Dans le cas de certains soufis connus, nous savons quel était leur mode ou instrument de prédilection pour les ramener à la « Source ». Ainsi, Rûmî se recueillait en écoutant le ney (flûte de bambou), tandis que Nâbulusî, savant et soufi syrien du xviiie siècle, était sensible au luth, et il demandait que personne ne le juge sur ce point.
De nos jours
En tant que concert ouvert au public et désormais aux touristes, le samâ‘ se maintient dans certaines formes parfois bien connues en Occident.
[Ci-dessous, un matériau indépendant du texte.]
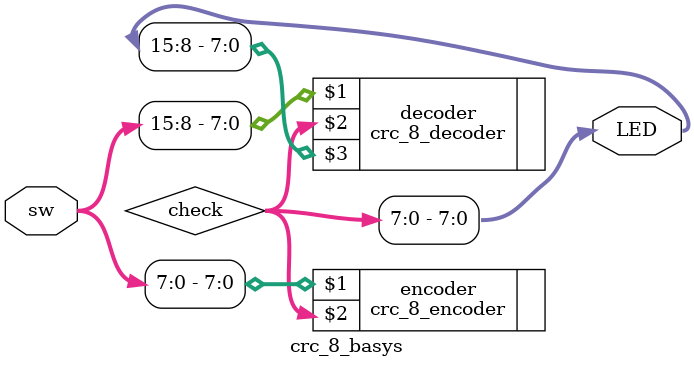
<source format=sv>
`timescale 1ns / 1ps
module crc_8_basys(
    input logic [15:0] sw,
    output logic [15:0] LED
    );
    
    logic [7:0] check;
    
    // encoder(in data, out checksum)
    crc_8_encoder encoder(sw[7:0], check[7:0]);
    
    assign LED[7:0] = check[7:0];
    
    // decoder(in data, in checksum, out result)
    crc_8_decoder decoder(sw[15:8], check[7:0], LED[15:8]);
    
//      assign LED[15:0] = sw[15:0];
    
endmodule

</source>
Les représentations des « derviches tourneurs », accompagnés d’un rituel musical très codé depuis le XVIIe siècle, font salle comble, et il en va de même pour les concerts de qawwâli indo-pakistanais. Il est souvent difficile de jauger l’authenticité spirituelle des célébrants… Certaines confréries, comme la ‘Alawiyya, ont conservé le terme samâ‘ pour désigner l’incantation a capella effectuée sur des poèmes mystiques, laquelle précède et clôt la séance de dhikr. Mais sont issus de cette confrérie des chorales, voire des orchestres, tournés délibérément vers le public, et il en va de même dans d’autres voies soufies.
Le soufi ne saurait se limiter à apprécier des musiques « orientales » ou « islamiques ». Sa faculté d’écoute est universelle, car « Où que vous vous tourniez, là est la face de Dieu » (Coran 2 : 115). Son prisme de lecture du monde lui permet d’apprécier la beauté là où elle est. Pour lui, toute musique signe une manifestation divine, et porte la marque d’un Nom divin. Pour quelqu’un qui est ancré dans l’Unicité (Tawhîd), les frontières ethniques ou confessionnelles n’ont plus de raison d’être. Pour se limiter au registre de la musique occidentale, les messes ou les cantates de Bach, par exemple, relèvent véritablement du tasbîh, de la « louange à Dieu ». Par ailleurs, une symphonie de Beethoven ou de Brahms exprime clairement la Majesté (al-Jalâl), tandis qu’une pièce de l’époque baroque est a priori plus dans la Beauté (al-Jamâl).
Le Coran affirme à maintes reprises que Dieu envoie des signes en permanence aux humains, mais que ceux-ci n’y sont pas attentifs ou n’ont pas l’intelligence du cœur pour les percevoir. Parmi ces signes, la musique est d’évidence un mode privilégié de réintégration dans l’Unicité.